The correct options are
A $(-2-\sqrt{3},\frac{1-\sqrt{3}}{4})$
C $(-2+\sqrt{3},\frac{1+\sqrt{3}}{4})$
D $(1,1)$

$y=\frac{x+1}{x^2+1}$
$\frac{dy}{dx}=\frac{-x^2-2x+1}{(x^2+1{)}^2}$
$\frac{d^{2}y}{d{x}^2}=\frac{2x^3+6x^2-6x-2}{(x^2+1{)}^3}$
For point of inflection $\frac{d^{2}y}{d{x}^2}=0$
$\Rightarrow 2x^3+6x^2-6x-2=0$
By inspection, $x=1$ is a solution.
$\Rightarrow (x-1)(x^2+4x+1)=0$
Hence the roots of the equation are $1,-2-\sqrt{3},-2+\sqrt{3}$.

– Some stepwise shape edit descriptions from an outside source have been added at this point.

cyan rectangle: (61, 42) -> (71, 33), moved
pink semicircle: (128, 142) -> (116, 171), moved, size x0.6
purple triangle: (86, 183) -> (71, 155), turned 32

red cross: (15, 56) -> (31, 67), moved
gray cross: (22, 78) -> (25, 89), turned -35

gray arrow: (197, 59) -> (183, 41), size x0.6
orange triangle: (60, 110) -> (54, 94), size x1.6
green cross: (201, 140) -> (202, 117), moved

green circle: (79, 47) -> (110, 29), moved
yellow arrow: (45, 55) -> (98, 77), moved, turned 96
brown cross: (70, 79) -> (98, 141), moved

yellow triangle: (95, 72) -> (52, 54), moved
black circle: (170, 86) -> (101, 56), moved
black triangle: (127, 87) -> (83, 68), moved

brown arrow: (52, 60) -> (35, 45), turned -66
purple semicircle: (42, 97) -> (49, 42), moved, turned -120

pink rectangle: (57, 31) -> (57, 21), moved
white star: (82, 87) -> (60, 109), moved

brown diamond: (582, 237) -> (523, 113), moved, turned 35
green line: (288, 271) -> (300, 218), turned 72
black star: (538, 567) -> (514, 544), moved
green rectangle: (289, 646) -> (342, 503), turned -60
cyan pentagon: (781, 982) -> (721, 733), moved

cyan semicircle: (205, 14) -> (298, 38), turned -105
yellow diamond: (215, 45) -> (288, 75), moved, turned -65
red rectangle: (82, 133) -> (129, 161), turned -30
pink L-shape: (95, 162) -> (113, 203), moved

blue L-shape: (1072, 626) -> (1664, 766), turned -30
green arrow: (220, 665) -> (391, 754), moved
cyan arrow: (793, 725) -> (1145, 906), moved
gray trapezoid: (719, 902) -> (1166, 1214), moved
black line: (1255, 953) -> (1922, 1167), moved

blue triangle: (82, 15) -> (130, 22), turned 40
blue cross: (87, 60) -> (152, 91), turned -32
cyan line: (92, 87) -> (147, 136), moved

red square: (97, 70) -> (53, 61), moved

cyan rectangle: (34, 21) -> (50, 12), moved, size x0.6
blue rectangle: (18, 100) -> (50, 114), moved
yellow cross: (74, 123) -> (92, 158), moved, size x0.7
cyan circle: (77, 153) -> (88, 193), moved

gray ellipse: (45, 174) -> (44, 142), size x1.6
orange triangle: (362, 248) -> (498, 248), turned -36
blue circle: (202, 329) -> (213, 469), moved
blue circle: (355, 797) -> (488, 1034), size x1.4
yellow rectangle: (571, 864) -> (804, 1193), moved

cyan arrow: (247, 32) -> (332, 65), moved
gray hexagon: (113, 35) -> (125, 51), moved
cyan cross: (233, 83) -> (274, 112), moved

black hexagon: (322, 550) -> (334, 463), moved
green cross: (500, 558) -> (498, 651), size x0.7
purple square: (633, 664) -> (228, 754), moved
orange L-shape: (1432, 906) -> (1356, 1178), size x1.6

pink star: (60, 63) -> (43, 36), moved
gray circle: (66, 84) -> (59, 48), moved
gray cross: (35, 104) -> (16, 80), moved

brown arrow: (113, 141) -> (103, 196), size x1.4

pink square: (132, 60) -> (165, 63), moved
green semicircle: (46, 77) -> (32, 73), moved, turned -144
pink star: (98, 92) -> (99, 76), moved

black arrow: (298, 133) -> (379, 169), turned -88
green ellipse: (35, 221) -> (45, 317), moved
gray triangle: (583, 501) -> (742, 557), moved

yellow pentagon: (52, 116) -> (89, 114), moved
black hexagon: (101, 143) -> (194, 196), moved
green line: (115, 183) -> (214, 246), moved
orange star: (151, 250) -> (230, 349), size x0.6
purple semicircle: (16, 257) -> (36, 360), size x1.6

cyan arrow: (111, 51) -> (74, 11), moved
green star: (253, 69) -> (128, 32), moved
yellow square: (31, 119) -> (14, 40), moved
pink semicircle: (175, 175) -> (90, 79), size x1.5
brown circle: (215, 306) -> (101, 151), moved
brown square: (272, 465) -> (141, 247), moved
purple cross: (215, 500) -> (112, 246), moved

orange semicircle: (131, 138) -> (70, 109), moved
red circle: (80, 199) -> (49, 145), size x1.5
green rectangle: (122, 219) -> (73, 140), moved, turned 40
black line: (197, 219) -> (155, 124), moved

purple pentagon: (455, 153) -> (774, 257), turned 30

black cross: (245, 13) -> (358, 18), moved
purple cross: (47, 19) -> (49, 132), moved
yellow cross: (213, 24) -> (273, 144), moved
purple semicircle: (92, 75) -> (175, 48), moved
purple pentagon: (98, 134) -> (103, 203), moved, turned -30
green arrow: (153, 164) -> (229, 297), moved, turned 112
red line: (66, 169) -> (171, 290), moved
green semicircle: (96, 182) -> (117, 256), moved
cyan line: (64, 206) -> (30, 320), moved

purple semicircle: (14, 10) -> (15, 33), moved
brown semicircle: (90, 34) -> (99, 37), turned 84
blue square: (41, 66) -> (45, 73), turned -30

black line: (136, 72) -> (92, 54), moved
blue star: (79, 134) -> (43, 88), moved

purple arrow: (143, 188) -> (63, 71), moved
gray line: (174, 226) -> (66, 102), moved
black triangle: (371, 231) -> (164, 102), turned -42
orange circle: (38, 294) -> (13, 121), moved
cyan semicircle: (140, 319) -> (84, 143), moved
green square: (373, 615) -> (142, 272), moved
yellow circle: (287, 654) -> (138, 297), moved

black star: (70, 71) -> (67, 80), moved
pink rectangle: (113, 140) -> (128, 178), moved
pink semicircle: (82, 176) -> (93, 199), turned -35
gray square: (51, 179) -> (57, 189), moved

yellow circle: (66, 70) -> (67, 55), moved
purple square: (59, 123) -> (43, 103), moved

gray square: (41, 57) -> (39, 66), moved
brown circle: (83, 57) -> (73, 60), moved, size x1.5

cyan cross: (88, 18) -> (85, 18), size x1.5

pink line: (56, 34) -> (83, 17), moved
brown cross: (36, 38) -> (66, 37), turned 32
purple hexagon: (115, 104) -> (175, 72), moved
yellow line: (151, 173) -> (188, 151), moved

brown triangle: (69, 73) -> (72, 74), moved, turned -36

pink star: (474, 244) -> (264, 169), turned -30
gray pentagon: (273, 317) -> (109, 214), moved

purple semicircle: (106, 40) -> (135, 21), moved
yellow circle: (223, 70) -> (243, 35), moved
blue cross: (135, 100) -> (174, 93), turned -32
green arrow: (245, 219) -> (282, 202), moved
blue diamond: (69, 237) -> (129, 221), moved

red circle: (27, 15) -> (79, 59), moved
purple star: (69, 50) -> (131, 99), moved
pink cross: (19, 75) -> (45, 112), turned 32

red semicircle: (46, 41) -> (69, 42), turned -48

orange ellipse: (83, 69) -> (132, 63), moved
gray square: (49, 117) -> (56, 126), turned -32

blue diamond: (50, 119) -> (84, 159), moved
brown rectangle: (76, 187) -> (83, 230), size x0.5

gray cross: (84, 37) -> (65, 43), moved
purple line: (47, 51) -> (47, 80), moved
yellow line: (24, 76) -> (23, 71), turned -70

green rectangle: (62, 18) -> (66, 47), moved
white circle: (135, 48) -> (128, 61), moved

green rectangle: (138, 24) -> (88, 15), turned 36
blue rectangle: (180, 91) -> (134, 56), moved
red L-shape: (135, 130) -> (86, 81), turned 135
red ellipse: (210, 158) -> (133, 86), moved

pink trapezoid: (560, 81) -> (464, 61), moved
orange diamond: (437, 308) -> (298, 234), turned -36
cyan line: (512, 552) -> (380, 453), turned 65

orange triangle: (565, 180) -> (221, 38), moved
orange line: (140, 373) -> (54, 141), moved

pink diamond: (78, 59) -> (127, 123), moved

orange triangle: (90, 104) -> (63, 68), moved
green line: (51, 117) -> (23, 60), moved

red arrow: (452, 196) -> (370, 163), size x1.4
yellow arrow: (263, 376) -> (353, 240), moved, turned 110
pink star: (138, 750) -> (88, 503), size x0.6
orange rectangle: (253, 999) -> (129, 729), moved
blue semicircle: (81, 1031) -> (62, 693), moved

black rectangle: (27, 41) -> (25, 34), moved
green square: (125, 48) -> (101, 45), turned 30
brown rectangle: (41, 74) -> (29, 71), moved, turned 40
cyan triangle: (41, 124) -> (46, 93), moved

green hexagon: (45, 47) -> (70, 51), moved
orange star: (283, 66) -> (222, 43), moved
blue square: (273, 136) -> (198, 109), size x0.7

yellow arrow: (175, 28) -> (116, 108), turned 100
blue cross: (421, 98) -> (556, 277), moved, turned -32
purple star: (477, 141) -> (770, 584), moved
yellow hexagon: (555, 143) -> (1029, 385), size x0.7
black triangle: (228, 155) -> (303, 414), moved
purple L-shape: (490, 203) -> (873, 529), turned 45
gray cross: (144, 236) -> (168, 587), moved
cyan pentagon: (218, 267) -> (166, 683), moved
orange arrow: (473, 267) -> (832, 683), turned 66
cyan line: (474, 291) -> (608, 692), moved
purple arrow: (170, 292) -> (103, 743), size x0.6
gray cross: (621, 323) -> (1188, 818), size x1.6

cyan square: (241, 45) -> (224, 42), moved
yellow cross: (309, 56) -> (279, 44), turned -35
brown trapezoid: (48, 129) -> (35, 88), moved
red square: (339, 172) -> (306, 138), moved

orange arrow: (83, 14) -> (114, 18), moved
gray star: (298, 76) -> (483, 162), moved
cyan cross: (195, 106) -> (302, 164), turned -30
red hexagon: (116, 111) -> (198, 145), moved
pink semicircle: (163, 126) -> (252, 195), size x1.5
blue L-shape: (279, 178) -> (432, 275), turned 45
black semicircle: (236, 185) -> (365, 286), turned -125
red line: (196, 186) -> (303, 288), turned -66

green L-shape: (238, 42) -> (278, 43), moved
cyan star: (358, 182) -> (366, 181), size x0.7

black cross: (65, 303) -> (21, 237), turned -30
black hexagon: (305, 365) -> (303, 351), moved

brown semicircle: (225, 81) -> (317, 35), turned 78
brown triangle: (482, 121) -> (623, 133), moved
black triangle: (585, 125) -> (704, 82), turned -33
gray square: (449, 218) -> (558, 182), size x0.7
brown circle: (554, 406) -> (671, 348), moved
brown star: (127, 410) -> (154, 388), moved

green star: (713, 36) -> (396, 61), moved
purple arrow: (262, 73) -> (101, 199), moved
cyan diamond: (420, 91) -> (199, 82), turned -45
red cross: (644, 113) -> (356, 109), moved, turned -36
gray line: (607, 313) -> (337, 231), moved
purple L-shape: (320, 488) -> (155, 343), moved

At all the three points, the concavity changes. Hence, they are all points of inflection.
$f\left(1\right)=1$
$f(-2-\sqrt{3})=\frac{1-\sqrt{3}}{4}$
$f(-2+\sqrt{3})=\frac{1+\sqrt{3}}{4}$
Hence, options $A,C$ and $D$ are correct.